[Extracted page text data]
>>>
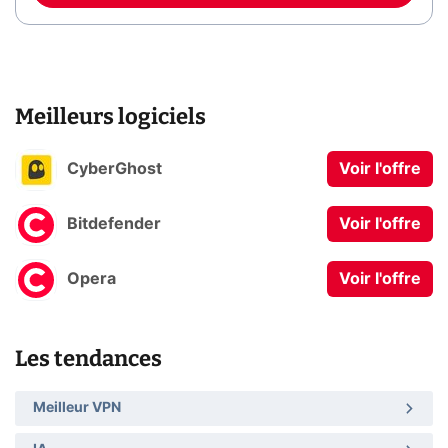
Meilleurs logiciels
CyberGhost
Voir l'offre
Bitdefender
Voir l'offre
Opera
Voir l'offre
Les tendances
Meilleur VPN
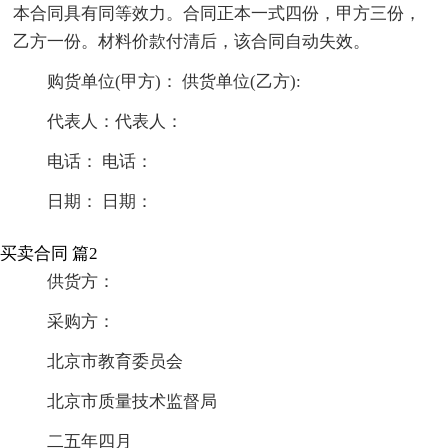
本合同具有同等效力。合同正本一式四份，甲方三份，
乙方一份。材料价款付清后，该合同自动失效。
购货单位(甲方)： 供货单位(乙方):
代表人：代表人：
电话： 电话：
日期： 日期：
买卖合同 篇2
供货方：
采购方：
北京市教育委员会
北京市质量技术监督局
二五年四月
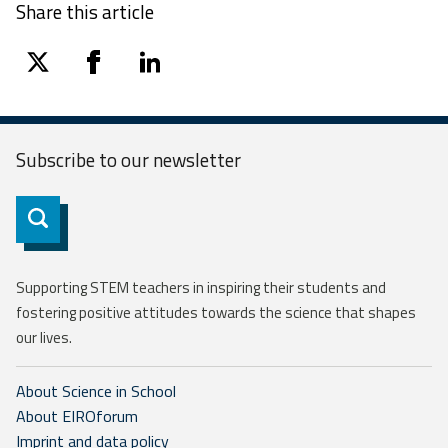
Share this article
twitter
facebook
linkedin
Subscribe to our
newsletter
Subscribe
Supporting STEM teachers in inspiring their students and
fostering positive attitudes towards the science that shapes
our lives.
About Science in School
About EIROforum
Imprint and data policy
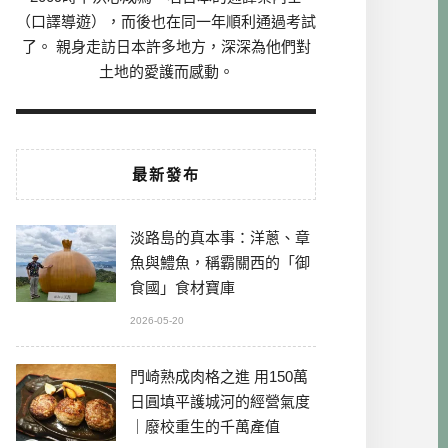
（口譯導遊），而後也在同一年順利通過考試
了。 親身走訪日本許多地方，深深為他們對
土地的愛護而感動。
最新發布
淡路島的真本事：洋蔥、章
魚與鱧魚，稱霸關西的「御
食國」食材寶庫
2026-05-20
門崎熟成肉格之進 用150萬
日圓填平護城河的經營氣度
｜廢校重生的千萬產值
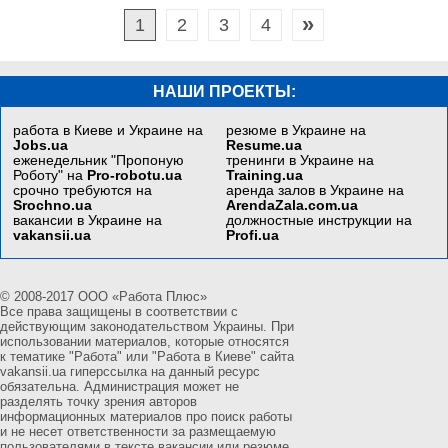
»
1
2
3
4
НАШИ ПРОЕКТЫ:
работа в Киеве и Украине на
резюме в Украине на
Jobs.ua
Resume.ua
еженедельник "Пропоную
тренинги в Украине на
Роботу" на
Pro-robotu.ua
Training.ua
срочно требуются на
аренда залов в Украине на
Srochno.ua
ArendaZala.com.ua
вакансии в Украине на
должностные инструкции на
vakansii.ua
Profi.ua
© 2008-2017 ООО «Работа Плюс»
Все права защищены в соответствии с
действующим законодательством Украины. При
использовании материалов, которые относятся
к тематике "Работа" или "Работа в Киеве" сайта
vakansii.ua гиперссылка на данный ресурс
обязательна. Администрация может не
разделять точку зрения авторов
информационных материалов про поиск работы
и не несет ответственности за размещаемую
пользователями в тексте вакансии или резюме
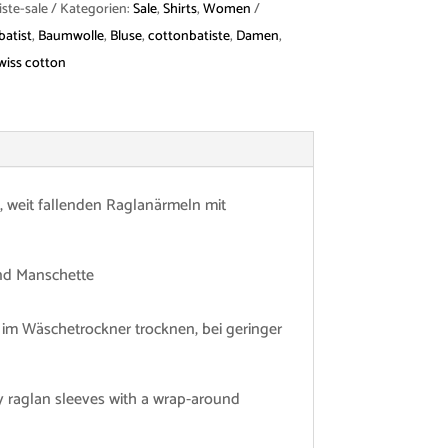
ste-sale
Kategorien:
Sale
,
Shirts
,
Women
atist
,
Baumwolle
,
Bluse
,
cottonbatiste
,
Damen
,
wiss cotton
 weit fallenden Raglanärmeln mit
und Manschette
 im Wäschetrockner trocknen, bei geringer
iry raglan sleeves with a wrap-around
<<<
• **WHAT IS EXPECTED**: Wherever "vakansii" appears in a line of the entries, copy that line.

• **SOLUTION BELOW**:
vakansii.ua
vakansii.ua гиперссылка на данный ресурс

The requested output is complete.